Forgotten Lunatics of the Great War
Title | Forgotten Lunatics of the Great War PDF eBook |
Author | Peter Barham |
Publisher | Yale University Press |
Total Pages | 480 |
Release | 2007-01-01 |
Genre | History |
ISBN | 9780300125115 |
This is a poignant, sometimes ribald, history of the rank-and-file servicemen who were psychiatric casualties of World War One.

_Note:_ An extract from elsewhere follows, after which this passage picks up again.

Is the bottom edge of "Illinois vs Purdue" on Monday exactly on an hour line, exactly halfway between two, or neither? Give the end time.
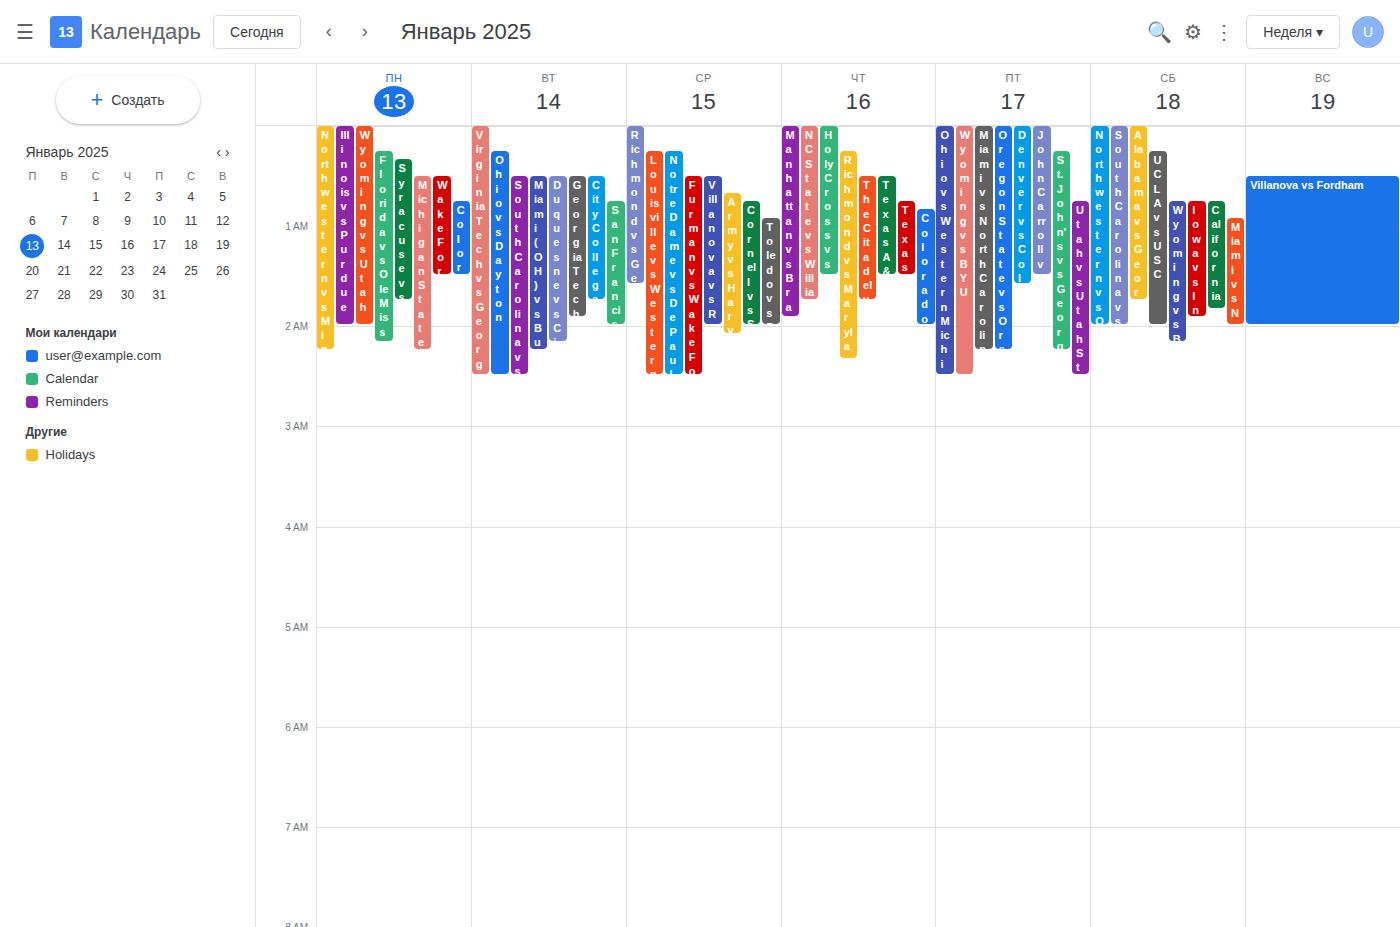
2:00 AM -- exactly on the 2 AM line.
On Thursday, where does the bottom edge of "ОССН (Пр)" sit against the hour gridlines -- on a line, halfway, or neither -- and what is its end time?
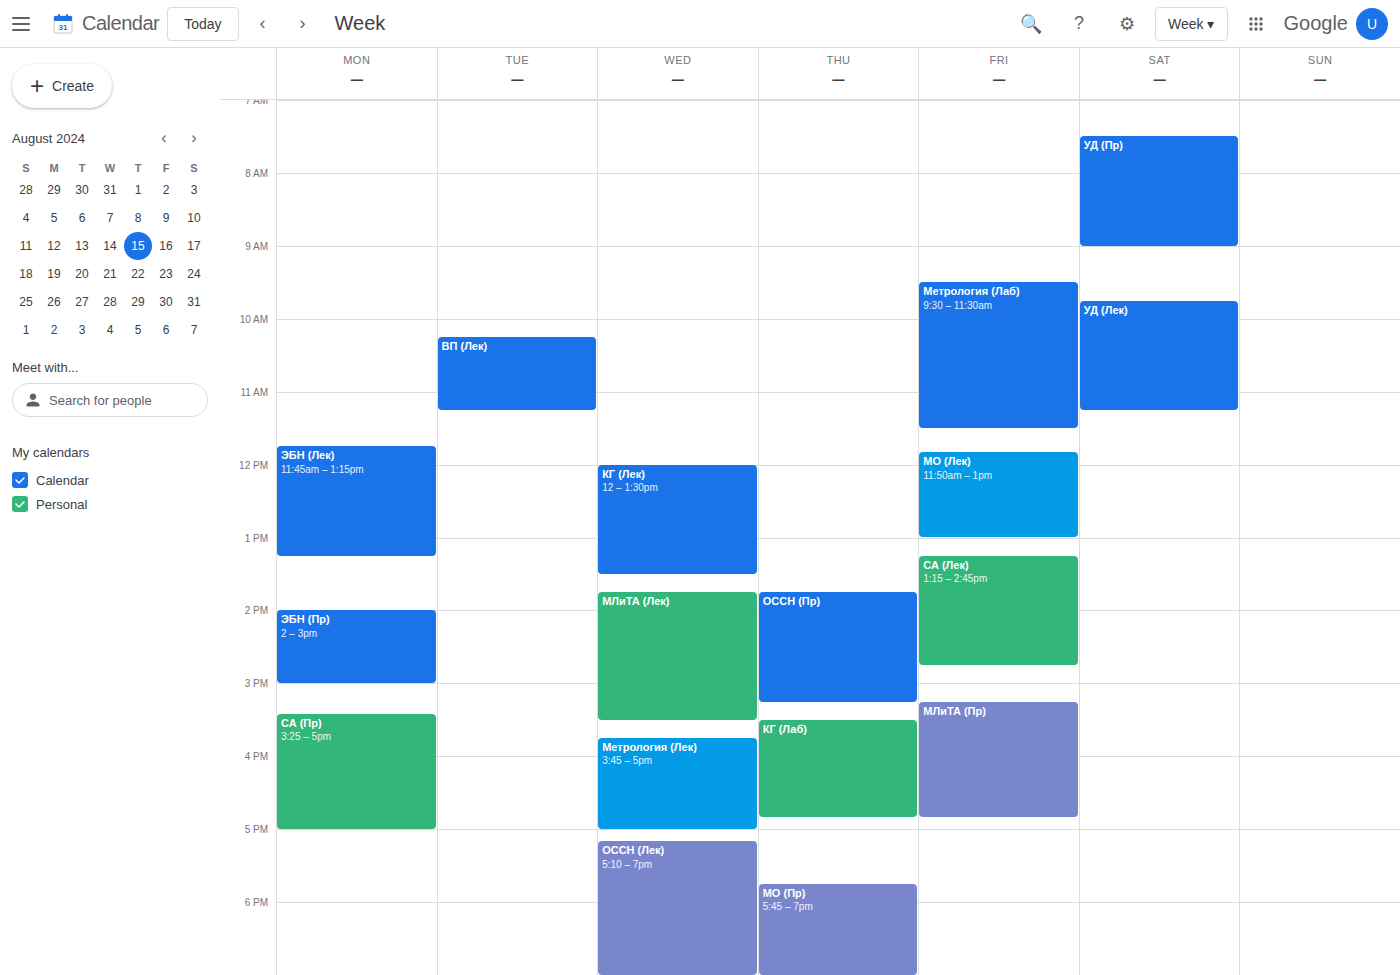
15:15 -- neither: a quarter of the way from the 15:00 line to the 16:00 line.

The Shaping of Psychiatry by War
Title | The Shaping of Psychiatry by War PDF eBook |
Author | John Rawlings Rees |
Publisher | |
Total Pages | 168 |
Release | 1945 |
Genre | Military psychiatry |
ISBN |
A War of Nerves
Title | A War of Nerves PDF eBook |
Author | Ben Shephard |
Publisher | Harvard University Press |
Total Pages | 524 |
Release | 2001 |
Genre | History |
ISBN | 9780674011199 |
This is a history of military psychiatry in the twentieth century. Both absorbing historical narrative and intellectual detective story, it weaves literary, medical, and military lore to give us a fascinating history of war neuroses and their treatment, from the World Wars through Vietnam and up to the Gulf War.
Battle Exhaustion
Title | Battle Exhaustion PDF eBook |
Author | Terry Copp |
Publisher | McGill-Queen's Press - MQUP |
Total Pages | 276 |
Release | 1990-08-01 |
Genre | History |
ISBN | 0773562591 |
At the outset of the Second World War Canadians wanted to avoid the horrors encountered on the western front in 1914-18, one of the most significant of which was "shell shock." Most medical personnel preferred not to assign to combat those who showed neurotic symptoms during training, but this approach was challenged by the Canadian Psychological Association and by the new Personnel Selection Directorate established in 1941. Personnel Selection claimed to be able to distinguish, before training, between those suited and those unsuited to combat duty. However, when Canadian troops went into battle in Italy, the preparatory work seemed to have had little impact. Canadian losses due to "battle exhaustion" were no less than those of other allied forces. Front-line treatment allowed about half of these to return to their units, but eventually a very large number of soldiers were assigned to non-combat roles because it was judged they could no longer function effectively in battle. Similar problems were encountered in Normandy, Belgium, Holland, and Germany. Copp and McAndrew are critical of military commanders who thought strict discipline coupled with high morale from good training and success in battle would keep battle exhaustion in check, and of officers in the Royal Canadian Army Medical Corps who tried to impose theoretical solutions that did not fit the circumstances. The authors show how some doctors, using energy and common sense, contributed to the evolution of contemporary psychiatric ideas about the realities of large-scale psychological casualties.